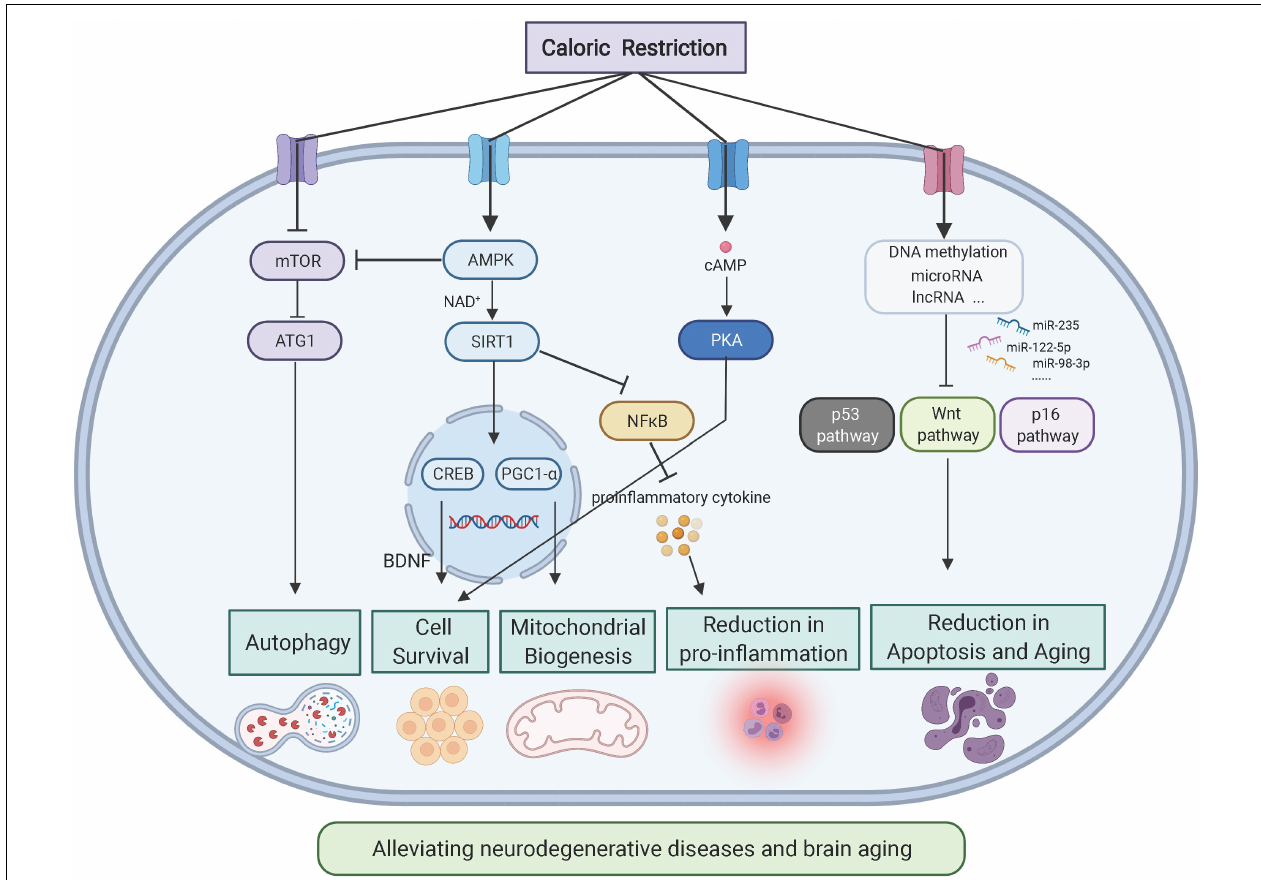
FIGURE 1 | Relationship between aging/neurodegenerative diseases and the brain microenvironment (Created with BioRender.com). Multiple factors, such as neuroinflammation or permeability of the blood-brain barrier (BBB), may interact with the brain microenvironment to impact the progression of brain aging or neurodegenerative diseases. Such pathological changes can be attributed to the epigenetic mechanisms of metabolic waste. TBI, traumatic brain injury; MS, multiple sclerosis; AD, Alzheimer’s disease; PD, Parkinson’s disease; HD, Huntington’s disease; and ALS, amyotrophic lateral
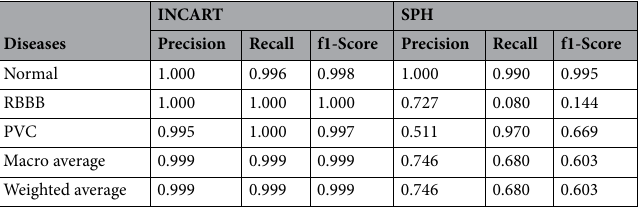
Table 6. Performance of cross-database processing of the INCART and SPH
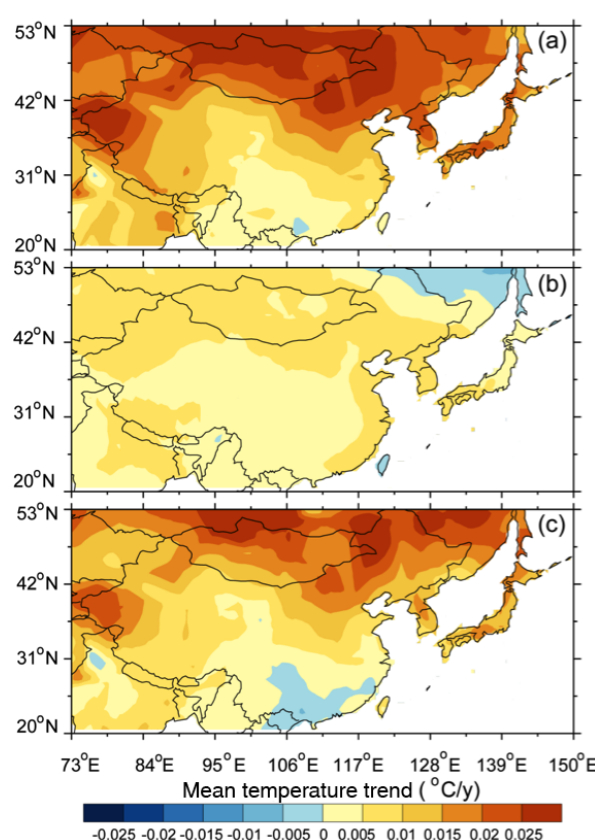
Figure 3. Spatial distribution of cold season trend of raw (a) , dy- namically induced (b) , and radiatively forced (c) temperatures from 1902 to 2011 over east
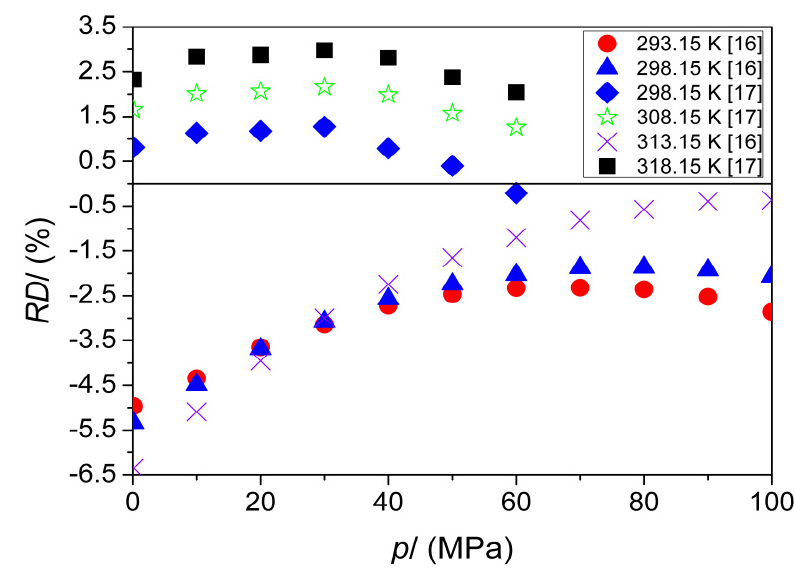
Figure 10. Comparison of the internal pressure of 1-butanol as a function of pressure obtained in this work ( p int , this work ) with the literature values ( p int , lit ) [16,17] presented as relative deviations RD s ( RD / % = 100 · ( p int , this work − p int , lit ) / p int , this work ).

▸ **Work required**: Would you please filter the lines above and copy every one that includes "with"?

▸ **Output of the exercise**:
FIGURE 1 | Relationship between aging/neurodegenerative diseases and the brain microenvironment (Created with BioRender.com). Multiple factors, such as neuroinflammation or permeability of the blood-brain barrier (BBB), may interact with the brain microenvironment to impact the progression of brain aging or neurodegenerative diseases. Such pathological changes can be attributed to the epigenetic mechanisms of metabolic waste. TBI, traumatic brain injury; MS, multiple sclerosis; AD, Alzheimer’s disease; PD, Parkinson’s disease; HD, Huntington’s disease; and ALS, amyotrophic lateral
Figure 10. Comparison of the internal pressure of 1-butanol as a function of pressure obtained in this work ( p int , this work ) with the literature values ( p int , lit ) [16,17] presented as relative deviations RD s ( RD / % = 100 · ( p int , this work − p int , lit ) / p int , this work ).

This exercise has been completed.